Что касается «верховых» казаков, то они, как и «серединцы», отличаются в основном крепким телосложением, среди них большинство – русые и сероглазые. Красновы приписывают «верховым» казакам неразборчивость в употреблении пищи, главным критерием которой является «дешевизна»; отсутствие предприимчивости – «нажитые капиталы редко пускают в оборот, а чрез это богатеют не шибко, но зато редко и банкротятся»; стремление к накопительству – любят собирать «деньги на черный день» и создавать многолетние «запасы сена и хлеба в скирдах»; угрюмость в характере – «молчаливы, не любезны, не дружелюбны» и пр.67 «В нравах своих они («верховцы». – В. А.) более суровы, чем патриархальны: отцы их деспоты своих семейств… так что сын, несмотря на свое звание, обязан перед отцом стоять и без приказания не сметь садиться. Но вместе с этим «верховцы» отличаются более других радушием и хлебосольством, рачительны и трудолюбивы в хозяйстве». Красновы утверждают, что к военной службе «верховые» казаки «выказывают холодность», а также не придают должного значения состоянию военной амуниции и довольно равнодушны к правам и привилегиям казаков, «так что более всего выражают военно-поселенное, а не казачье войско». В то же время, поступив на службу, «верховцы» оказываются «старательными и уступчивыми, исполнительными и аккуратными, за что чаще других получают награды, но далеко не идут, предпочитая славе и почестям материальное спокойствие». По мнению Красновых, «верховые» казаки «также русские выходцы, но мало привившие себе казачьего элемента, и в языке, и в нравах отличаются от серединцев». В языке «верховых» казаков присутствует много «своесозданных слов… Бог весть откуда набранных, так что даже речь постороннему не совсем понятна»68.

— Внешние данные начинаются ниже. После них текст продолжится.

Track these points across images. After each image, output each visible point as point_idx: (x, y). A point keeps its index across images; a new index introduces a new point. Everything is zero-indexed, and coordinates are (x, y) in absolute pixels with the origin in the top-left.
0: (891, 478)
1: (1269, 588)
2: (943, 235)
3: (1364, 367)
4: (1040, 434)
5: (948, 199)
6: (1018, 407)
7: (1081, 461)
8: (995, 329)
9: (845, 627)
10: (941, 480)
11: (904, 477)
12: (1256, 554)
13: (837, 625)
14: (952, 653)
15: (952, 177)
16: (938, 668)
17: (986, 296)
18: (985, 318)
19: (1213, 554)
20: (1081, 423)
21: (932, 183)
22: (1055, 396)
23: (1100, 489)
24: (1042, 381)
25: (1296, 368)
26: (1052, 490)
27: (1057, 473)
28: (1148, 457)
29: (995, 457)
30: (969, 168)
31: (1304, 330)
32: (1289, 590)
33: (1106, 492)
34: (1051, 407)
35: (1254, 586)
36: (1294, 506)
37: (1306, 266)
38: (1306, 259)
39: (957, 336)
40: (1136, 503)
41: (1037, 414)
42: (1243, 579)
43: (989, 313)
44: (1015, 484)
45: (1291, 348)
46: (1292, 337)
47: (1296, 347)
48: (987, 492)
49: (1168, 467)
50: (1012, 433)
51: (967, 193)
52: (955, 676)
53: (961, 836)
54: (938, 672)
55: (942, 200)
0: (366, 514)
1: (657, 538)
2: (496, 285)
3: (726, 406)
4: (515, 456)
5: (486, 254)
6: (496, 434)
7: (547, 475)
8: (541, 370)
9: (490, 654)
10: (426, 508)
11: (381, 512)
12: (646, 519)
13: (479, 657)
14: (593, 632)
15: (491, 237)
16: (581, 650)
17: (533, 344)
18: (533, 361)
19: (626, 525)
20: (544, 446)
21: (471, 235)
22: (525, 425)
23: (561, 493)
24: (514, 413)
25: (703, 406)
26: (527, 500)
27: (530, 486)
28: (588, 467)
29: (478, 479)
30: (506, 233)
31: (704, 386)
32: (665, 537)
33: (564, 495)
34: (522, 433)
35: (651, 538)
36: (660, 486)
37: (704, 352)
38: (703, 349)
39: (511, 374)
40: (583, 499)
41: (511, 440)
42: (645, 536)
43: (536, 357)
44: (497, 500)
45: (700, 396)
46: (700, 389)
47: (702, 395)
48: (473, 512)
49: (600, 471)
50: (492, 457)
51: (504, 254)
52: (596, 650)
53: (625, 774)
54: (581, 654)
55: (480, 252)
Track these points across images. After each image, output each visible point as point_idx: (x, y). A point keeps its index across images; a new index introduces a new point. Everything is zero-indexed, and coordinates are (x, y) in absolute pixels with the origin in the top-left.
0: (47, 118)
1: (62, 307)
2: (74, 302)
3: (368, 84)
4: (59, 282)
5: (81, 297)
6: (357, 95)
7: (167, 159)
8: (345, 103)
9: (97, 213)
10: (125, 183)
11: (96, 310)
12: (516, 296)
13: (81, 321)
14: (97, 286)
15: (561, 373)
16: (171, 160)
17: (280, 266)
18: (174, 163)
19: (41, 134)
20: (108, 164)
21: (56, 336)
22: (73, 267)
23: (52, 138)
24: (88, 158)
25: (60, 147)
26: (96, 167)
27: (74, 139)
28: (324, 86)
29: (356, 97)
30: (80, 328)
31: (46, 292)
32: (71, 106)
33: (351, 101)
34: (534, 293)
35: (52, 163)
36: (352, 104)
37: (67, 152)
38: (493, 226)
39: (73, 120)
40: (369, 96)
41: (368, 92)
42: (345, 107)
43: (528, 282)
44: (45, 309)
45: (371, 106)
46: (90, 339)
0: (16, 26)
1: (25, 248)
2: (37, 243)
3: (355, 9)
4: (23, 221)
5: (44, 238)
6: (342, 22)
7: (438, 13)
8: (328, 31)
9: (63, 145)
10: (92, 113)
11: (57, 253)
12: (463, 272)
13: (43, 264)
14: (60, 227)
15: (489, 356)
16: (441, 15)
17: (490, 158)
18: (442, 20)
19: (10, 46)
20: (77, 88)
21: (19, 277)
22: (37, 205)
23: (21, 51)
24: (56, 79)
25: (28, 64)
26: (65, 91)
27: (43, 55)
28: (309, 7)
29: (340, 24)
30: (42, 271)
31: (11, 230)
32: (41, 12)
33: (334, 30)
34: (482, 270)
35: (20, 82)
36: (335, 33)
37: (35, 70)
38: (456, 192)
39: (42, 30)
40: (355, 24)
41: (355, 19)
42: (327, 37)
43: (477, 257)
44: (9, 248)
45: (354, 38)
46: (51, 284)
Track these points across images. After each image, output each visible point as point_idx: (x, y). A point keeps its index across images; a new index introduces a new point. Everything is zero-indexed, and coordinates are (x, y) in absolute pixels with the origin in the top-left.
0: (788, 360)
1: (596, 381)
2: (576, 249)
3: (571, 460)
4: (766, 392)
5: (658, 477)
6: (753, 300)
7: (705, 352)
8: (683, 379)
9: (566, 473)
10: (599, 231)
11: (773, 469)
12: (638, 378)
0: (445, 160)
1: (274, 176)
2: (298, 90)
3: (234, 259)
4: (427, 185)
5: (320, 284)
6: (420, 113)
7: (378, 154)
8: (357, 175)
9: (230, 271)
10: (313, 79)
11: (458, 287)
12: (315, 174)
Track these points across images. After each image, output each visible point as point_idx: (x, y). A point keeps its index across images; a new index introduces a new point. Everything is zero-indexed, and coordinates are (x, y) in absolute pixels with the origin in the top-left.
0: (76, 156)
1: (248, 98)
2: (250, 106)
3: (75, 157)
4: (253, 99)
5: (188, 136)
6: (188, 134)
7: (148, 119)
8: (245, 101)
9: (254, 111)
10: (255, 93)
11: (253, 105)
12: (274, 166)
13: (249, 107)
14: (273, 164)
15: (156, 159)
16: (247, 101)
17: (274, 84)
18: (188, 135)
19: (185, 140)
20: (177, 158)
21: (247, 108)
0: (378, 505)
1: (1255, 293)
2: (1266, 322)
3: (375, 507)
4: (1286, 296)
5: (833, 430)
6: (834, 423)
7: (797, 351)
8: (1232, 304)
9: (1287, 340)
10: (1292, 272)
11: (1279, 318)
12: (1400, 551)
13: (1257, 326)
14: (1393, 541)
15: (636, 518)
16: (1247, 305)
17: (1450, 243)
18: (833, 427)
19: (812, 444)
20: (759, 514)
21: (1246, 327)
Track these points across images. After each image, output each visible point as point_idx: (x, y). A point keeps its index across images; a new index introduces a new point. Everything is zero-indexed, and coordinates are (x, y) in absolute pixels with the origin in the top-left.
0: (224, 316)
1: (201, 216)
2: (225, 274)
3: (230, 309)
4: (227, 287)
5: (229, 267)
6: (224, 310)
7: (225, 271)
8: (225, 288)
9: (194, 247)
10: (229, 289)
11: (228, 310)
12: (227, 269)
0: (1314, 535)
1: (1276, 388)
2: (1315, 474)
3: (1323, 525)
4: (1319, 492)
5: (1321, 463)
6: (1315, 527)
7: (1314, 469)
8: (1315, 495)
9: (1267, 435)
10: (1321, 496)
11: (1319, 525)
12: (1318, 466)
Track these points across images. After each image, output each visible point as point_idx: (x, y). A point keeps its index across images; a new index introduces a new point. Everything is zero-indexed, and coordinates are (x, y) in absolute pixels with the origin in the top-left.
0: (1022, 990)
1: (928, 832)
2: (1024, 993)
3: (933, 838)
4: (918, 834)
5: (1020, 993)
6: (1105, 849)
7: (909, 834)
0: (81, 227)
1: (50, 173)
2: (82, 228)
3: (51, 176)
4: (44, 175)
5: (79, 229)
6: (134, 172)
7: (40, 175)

На наш взгляд, дореволюционное донское казачество представляло собой единое сообщество, «братство», внутренне спаянное прежде всего совместно пролитой кровью в боях и сражениях, военной дисциплиной и общими преданиями об этом. Но внутреннее деление донского казачества, помимо прогрессирующей имущественной дифференциации, последствия которой были масштабно отражены в советской исторической литературе, создавало и другие, преимущественно бытовые зоны «напряженности» и пересечения интересов среди казачества. Так, В. Богачев в 1918 г. пишет о существующей до сих пор вражде между «верховыми» и «низовыми» казаками. Он также ссылается на авторитетное мнение известного донского краеведа второй половины XIX – начала XX в., первого директора Новочеркасского музея донского казачества Х.И. Попова, который вспоминал, «как в полках казаки верховые насмешливо говорили низовым, что у них будто бы «суми сомови, толчи тараньи», намекая на скудные запасы, привезенные из дома (в сумах из сомовой кожи – тарань: намек на рыболовство). В ответ на это низовые говорили верховым, что у тех «бурсак колесо затормосил», высмеивая обильные запасы бурсаков сухарей, привозимые служилыми из дома»69.